Over the last couple years I have noticed a trend with my friends. Whether on social media or in person, it seems everyone is obsessed with being busy. And looking busy. And having so many plates in the air, they just can't help but let everyone know how busy they are. The busier, the better.
At first I almost envied this busy-ness. You see, I was just a married gal teaching school. We didn't have kids or many commitments outside of work. That meant my life must have been boring. I read gobs of books (my busy friends lamented about wishing they had time to read). I had more than enough time to work out every day after school (my busy friends either didn't, or couldn't, or would have to wake up in the 4s to do it). I took at least one nap every weekend (not my friends, they hadn't had a nap since college).

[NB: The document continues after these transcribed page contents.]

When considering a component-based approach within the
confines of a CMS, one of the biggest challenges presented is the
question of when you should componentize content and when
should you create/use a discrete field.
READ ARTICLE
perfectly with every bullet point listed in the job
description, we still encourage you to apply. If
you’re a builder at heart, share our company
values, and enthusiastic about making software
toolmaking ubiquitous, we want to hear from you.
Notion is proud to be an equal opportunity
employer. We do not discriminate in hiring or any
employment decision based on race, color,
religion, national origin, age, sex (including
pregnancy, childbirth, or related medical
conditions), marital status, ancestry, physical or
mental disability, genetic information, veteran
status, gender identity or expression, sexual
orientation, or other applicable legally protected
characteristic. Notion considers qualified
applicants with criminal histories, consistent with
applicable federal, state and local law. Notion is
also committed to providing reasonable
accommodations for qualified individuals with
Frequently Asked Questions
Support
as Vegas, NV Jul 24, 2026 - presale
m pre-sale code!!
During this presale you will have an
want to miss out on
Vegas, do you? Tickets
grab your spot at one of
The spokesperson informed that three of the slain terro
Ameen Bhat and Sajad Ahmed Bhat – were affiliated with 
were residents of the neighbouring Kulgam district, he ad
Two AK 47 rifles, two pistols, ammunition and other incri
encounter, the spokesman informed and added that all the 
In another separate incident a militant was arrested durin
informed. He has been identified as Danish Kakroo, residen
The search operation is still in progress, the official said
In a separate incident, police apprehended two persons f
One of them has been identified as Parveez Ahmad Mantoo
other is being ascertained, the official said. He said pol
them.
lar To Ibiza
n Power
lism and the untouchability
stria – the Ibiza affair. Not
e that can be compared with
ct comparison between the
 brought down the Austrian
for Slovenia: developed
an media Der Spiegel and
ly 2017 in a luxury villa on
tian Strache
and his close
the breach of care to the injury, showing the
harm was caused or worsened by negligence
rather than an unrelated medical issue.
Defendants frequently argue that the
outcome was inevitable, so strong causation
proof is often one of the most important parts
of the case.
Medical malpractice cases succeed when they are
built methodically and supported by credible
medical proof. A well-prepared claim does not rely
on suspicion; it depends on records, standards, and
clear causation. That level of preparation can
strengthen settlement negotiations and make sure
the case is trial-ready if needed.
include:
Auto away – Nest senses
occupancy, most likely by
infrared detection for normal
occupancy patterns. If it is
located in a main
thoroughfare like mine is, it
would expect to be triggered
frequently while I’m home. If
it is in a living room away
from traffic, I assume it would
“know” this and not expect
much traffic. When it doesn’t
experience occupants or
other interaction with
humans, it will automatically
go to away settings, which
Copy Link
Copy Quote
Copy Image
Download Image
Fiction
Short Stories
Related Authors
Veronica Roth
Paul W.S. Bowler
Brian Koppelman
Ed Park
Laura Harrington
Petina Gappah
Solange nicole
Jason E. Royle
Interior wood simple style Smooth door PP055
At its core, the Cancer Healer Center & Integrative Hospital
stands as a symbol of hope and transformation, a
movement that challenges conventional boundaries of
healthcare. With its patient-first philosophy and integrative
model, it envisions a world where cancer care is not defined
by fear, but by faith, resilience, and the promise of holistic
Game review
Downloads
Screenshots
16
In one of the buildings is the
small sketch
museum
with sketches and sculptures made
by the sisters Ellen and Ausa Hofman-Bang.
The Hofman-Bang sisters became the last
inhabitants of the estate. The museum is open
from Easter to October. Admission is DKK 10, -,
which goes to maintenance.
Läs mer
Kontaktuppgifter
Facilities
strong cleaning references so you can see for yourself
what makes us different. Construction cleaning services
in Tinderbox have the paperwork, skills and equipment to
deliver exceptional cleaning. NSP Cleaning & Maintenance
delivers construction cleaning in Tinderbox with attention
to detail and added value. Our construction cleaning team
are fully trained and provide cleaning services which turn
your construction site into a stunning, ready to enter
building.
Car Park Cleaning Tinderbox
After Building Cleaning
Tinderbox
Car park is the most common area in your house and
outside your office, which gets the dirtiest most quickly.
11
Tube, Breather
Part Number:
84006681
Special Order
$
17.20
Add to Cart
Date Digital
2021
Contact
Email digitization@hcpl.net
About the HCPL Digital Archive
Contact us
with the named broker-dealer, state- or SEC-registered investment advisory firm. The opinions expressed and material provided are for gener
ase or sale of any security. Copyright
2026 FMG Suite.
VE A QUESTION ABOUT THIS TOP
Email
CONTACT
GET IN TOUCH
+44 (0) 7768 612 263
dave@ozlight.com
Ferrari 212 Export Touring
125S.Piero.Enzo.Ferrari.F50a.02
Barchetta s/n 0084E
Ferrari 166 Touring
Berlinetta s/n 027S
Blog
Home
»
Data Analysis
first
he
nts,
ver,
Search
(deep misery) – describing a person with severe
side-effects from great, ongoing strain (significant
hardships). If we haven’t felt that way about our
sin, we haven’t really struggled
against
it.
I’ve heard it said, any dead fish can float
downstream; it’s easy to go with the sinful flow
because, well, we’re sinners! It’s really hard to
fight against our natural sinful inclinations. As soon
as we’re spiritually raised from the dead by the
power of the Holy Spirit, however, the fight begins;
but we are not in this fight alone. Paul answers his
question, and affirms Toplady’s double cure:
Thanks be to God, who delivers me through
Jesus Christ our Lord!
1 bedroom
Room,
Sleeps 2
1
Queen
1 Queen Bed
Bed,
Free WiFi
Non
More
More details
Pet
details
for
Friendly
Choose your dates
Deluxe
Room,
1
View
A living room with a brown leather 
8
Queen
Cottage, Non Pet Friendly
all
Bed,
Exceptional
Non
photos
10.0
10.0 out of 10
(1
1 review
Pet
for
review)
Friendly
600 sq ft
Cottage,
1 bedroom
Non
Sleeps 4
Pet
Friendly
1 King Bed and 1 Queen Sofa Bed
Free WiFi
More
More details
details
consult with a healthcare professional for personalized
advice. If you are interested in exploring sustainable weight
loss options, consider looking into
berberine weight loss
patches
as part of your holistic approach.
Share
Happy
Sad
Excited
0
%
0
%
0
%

I secretly longed for that busy, full schedule...I wanted to need some huge planner to organize my every day.
I moved back to my hometown and was able to spend more time with the friends I had been watching from afar, and I realized that busy is not better...AT LEAST NOT FOR ME. Lunch after lunch, I found myself having stop-and-go conversations with my friends (and family!) as they answered texts, read emails, and checked out Facebook notifications. It made me feel unimportant. It also made my life seem even more boring. I mean, I had no pressing texts or notifications that required my immediate attention!
And then I had a baby. A sweet, beautiful, blue-eyed bundle of love. With the first few blurry months of motherhood behind me, I looked up to take a breath and realized just how quickly this dream was going to happen. I felt like I turned around and little Will was a month old, then two. Then five. What?! And all of the sudden, I didn't want to be busy. I just wanted to savor time with him and my husband.
I know there is no way to slow down time, but I can be more intentional with every single second God gives me with my sweet boys. If I focus on each moment we have together, I will be able to look back and have no regrets of missing out on anything.
That is where this journey of living with intention begins.